━━ Extracted material ━━
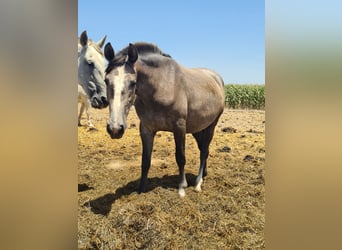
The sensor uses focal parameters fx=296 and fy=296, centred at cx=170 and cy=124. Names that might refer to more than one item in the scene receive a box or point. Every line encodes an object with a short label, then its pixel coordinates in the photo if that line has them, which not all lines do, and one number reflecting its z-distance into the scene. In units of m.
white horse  2.31
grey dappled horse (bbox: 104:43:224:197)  1.95
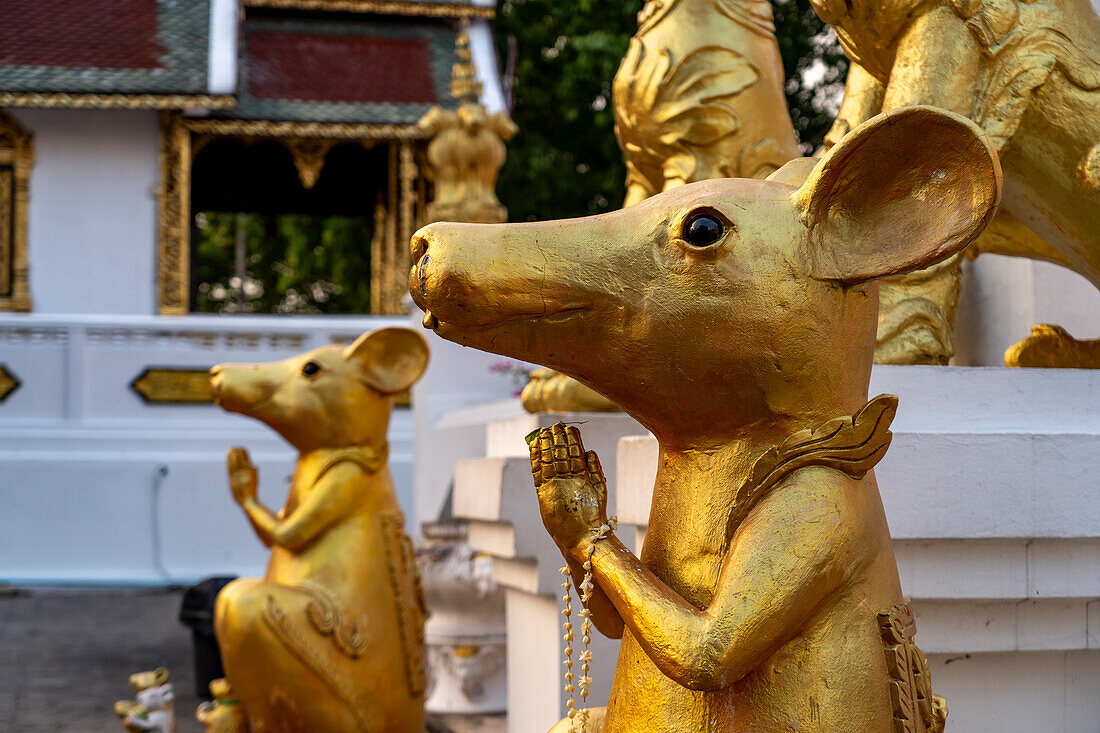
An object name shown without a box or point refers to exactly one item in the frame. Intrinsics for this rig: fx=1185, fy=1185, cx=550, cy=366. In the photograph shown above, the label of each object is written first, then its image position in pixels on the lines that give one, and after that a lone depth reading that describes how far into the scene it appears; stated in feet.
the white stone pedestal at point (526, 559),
━━━
_Exercise objective:_
Leaving the pictures out, give back each line above exactly.

_Finished exercise:_
The sensor uses focal parameters fx=296 and fy=296, centred at cx=170 and cy=124. Names that might refer to more than one item in the scene receive a box or point. Every line encodes an object with a short label, then its pixel coordinates in the photo if that line has them, which not all lines do, and one number reflecting its z-distance into the scene. In units of m.
white horse  2.31
grey dappled horse (bbox: 104:43:224:197)  1.95
An object name shown without a box or point refers to exactly one item in the frame. Intrinsics for this rig: fx=1185, fy=1185, cx=550, cy=366. In the photograph shown above, the label of each object is written first, then its image position in pixels on the lines that give one, and after that a lone depth reading that describes how far into the scene it appears; stated in feet.
the white stone pedestal at point (526, 559),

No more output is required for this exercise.